On Feb. 28, 2007, my mom opened a bank account in Michigan. I imagine her sitting down with a bank representative and filling out the paperwork. When it came time to name the death beneficiary on the account, she wrote my name. At that time, she didn't expect that would mean anything. She had other plans for the account.
Instead, my dad and I now sat across a desk from a bank representative, closing her account. It was a concrete acknowledgement that mom was gone. Over and over again, my dad has had to face this sort of thing, but it was the first for me.
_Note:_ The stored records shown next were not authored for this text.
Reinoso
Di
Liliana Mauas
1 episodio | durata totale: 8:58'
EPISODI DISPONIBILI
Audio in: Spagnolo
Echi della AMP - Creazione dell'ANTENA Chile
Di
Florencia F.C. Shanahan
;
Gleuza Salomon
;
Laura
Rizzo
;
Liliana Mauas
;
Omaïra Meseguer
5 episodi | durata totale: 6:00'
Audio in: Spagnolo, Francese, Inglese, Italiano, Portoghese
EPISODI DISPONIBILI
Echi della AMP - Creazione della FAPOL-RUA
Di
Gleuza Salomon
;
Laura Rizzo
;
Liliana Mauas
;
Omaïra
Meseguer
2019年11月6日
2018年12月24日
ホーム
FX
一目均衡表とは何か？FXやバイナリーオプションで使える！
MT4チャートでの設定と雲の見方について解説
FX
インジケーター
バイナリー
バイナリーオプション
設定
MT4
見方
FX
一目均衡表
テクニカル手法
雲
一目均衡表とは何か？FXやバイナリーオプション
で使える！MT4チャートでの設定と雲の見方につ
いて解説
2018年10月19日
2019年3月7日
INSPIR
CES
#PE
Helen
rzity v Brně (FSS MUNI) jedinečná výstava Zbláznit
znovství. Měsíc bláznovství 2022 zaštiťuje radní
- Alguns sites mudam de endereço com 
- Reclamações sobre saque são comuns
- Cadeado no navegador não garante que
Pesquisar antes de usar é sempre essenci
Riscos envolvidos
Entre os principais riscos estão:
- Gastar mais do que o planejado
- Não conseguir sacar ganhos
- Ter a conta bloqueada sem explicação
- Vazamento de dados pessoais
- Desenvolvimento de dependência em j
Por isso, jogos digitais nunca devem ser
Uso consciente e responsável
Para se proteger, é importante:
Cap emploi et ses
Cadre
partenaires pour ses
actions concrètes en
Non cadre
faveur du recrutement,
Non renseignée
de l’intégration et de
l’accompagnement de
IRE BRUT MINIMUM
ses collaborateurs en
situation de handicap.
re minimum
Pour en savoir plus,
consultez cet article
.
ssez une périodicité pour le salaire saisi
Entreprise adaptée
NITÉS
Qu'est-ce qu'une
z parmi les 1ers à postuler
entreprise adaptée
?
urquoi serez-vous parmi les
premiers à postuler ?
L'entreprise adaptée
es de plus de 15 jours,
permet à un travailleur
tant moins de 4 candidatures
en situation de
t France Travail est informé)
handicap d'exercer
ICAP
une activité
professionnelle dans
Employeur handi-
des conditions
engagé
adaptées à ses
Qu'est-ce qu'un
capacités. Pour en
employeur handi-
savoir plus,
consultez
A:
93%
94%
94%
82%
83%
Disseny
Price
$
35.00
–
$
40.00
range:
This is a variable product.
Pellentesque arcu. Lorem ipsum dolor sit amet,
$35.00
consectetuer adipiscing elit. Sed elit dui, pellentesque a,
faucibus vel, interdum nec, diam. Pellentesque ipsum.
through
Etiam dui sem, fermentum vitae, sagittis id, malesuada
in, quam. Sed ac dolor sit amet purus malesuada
It felt horrible to terminate something that was hers, and it was made worse by the fact that it I received some monetary benefit from it.
I wanted to keep things as close to the way Mom had left them as I could, so I transferred the funds to another account at the same bank. Mom's money would stay in Michigan, at her bank, at her branch - where Mom had put it. But it didn't feel like enough. I wanted to use it in some way that Mom would have appreciated. Only one idea felt right: a college fund. Part of Mom's legacy would be the education of her grandchildren.
As we drove away from the bank, Dad said that Mom had been putting deposits into the account every chance she got. She planned to surprise me with it several years from now. By then, it would have been a great sum of money. When she gave it to me, it might have gotten me out of a bind. It might have given me the courage to change careers. It might have meant the ability to do something exciting for my family. Mom made those trips to the bank, each time adding more to the gift, and imagined what I would do with her gift. She won't see where the gift goes now, and it isn't the gift she had imagined.
I'm happy that I can put Mom's gift to good use. But it feels strangely empty when I think of her grand plans, left unfinished.